Все бы вроде ничего. Живи и радуйся. А не получается. Радоваться. Нет ощущения, что я дома. Квартира, по моим понятиям, прекрасная, еды навалом, голый не хожу. Чего еще надо? А хрен ее знает, товарищ майор. Типа «…но все так же ночью снится мне деревня — отпустить меня не хочет Родина моя».
Конечно, в Европе есть очень много хорошего. Но ехать сюда только ради этого хорошего — толку мало. Переездом, по мне, новую жизнь не построишь. Как говорил профессор Преображенский про разруху, так же можно сказать и про Европу. Она должна быть не в клозетах, а в головах.

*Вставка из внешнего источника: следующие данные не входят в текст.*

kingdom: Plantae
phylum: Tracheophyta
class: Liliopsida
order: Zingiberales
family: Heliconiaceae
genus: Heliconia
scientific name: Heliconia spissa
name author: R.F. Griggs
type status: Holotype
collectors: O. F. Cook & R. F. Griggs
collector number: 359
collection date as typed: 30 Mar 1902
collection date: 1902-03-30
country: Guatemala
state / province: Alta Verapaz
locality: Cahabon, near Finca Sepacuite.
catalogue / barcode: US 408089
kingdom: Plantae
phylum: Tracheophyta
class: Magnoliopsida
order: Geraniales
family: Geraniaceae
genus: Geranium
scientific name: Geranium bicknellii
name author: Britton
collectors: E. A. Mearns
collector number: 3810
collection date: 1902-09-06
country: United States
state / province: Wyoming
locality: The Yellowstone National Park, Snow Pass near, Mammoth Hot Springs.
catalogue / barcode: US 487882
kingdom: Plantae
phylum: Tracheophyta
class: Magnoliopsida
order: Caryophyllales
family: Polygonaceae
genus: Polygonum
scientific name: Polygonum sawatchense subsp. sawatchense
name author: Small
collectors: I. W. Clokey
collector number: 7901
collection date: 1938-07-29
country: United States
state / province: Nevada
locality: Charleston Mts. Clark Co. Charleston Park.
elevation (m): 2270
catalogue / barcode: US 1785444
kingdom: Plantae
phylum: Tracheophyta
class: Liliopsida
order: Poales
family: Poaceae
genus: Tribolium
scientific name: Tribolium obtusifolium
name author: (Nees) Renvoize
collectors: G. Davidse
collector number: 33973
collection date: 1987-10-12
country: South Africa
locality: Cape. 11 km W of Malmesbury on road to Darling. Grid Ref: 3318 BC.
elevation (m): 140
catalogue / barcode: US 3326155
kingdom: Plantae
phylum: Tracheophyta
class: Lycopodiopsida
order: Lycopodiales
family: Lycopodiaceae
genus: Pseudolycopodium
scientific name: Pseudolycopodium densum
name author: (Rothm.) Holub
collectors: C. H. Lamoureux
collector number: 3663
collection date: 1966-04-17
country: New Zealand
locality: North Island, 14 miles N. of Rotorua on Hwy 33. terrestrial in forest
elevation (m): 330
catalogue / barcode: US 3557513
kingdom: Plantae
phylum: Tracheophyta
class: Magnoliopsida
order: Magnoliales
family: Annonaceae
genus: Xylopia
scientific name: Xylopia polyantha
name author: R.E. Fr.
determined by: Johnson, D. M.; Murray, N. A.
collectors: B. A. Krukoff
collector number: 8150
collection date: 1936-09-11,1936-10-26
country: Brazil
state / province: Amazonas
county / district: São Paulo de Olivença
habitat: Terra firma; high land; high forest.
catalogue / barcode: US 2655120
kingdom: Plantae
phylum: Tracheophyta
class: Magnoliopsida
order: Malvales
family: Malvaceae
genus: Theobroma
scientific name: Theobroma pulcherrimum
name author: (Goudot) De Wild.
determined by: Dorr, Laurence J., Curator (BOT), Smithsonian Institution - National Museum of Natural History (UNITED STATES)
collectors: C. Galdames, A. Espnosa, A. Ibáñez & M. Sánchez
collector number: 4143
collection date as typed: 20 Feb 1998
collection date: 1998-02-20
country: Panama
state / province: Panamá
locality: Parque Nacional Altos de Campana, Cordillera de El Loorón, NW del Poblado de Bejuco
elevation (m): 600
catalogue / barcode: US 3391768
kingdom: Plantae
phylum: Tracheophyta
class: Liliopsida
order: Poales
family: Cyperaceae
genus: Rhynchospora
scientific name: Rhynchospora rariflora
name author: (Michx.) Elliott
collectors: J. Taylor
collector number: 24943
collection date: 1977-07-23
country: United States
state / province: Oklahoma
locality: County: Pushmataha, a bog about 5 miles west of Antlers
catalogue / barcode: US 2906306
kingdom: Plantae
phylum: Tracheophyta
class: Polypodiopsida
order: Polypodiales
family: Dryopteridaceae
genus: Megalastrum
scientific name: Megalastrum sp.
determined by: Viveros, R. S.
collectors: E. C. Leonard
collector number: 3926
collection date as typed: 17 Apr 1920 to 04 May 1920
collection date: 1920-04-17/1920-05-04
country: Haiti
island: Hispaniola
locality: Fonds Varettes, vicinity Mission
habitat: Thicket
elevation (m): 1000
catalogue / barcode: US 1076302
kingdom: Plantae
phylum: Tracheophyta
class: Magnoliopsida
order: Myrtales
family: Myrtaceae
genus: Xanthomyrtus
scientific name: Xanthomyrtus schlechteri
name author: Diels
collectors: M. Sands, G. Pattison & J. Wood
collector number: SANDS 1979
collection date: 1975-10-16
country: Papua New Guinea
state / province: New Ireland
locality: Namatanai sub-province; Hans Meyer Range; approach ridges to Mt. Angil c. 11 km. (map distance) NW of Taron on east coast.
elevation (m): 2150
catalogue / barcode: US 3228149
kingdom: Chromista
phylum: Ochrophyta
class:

По мне, сюда если уж и ехать, то молодым. У которых внутрях бурлит неуемное желание объять необъятное. Тем, кто твердо уверен, что у них хватит мозгов и энергии, чтобы самим прокормить себя и свою семью. Тем, кто хочет добиться в здешнем обществе такого положения, при котором не они будут рассылать свои резюме в десятки фирм, а им будут названивать с предложениями работы. Вот тогда, по мне, будет и смысл, и самоуважение. И, естественно, материальный достаток. И не будут больше официальные лица говорить, что русские в Германии — это либо бандюганы и мафиози, либо алкаши и дармоеды.
А напоследок я скажу. Лирически. Поскольку я уже с ярмарки еду. По мне, очень важно не забывать — где ты родился и вырос. Помнить о корнях своих. Людям типа перекати-поле живется легче, но они полностью зависят от ветра, который гоняет их то туда, то сюда. И очень редко этот ветер закатывает перекати-поле куда-то наверх. Все больше… в ямы. С неаппетитным содержимым.